* Dataset entries *

⟨

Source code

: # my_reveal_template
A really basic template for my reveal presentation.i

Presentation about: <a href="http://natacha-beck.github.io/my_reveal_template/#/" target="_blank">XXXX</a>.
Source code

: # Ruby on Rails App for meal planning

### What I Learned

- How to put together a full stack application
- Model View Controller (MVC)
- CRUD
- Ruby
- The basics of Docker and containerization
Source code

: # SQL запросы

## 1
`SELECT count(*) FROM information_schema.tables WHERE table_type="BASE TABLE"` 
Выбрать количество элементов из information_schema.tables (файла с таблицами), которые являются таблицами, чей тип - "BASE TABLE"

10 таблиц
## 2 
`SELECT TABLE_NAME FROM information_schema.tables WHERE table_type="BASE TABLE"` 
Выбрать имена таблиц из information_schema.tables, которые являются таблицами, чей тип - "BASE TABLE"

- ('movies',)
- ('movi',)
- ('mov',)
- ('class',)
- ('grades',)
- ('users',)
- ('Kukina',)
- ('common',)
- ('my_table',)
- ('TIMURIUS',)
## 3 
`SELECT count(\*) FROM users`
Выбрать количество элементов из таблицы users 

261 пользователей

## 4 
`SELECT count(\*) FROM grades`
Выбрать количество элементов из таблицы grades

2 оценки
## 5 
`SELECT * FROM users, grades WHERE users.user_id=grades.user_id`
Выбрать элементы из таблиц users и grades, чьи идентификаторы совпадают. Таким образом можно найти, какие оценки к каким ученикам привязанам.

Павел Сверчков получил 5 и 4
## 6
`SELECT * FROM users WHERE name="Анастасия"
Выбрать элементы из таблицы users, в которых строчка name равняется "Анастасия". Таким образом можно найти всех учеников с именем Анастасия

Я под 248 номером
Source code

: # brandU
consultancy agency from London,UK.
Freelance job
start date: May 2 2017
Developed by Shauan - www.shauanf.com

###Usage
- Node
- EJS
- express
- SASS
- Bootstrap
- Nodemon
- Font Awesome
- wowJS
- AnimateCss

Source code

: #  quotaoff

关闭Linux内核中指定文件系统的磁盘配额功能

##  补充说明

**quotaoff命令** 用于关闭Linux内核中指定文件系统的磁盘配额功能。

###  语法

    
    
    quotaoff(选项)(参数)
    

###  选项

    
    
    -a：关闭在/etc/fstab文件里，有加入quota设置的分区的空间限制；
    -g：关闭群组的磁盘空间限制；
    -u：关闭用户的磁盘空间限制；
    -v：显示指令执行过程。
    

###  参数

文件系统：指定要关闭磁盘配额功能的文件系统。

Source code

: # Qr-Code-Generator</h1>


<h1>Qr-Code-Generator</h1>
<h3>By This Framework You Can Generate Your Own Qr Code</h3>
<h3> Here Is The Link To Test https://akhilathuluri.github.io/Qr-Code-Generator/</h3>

⟩

* What is being asked *
Change "BASE TABLE" to "SYSTEM VIEW" in the stretch of lines from the start through the line containing "Выбрать количество элементов из таблицы grades", and give that stretch again with nothing else altered.

* Expected output *
Source code

: # my_reveal_template
A really basic template for my reveal presentation.i

Presentation about: <a href="http://natacha-beck.github.io/my_reveal_template/#/" target="_blank">XXXX</a>.
Source code

: # Ruby on Rails App for meal planning

### What I Learned

- How to put together a full stack application
- Model View Controller (MVC)
- CRUD
- Ruby
- The basics of Docker and containerization
Source code

: # SQL запросы

## 1
`SELECT count(*) FROM information_schema.tables WHERE table_type="SYSTEM VIEW"` 
Выбрать количество элементов из information_schema.tables (файла с таблицами), которые являются таблицами, чей тип - "SYSTEM VIEW"

10 таблиц
## 2 
`SELECT TABLE_NAME FROM information_schema.tables WHERE table_type="SYSTEM VIEW"` 
Выбрать имена таблиц из information_schema.tables, которые являются таблицами, чей тип - "SYSTEM VIEW"

- ('movies',)
- ('movi',)
- ('mov',)
- ('class',)
- ('grades',)
- ('users',)
- ('Kukina',)
- ('common',)
- ('my_table',)
- ('TIMURIUS',)
## 3 
`SELECT count(\*) FROM users`
Выбрать количество элементов из таблицы users 

261 пользователей

## 4 
`SELECT count(\*) FROM grades`
Выбрать количество элементов из таблицы grades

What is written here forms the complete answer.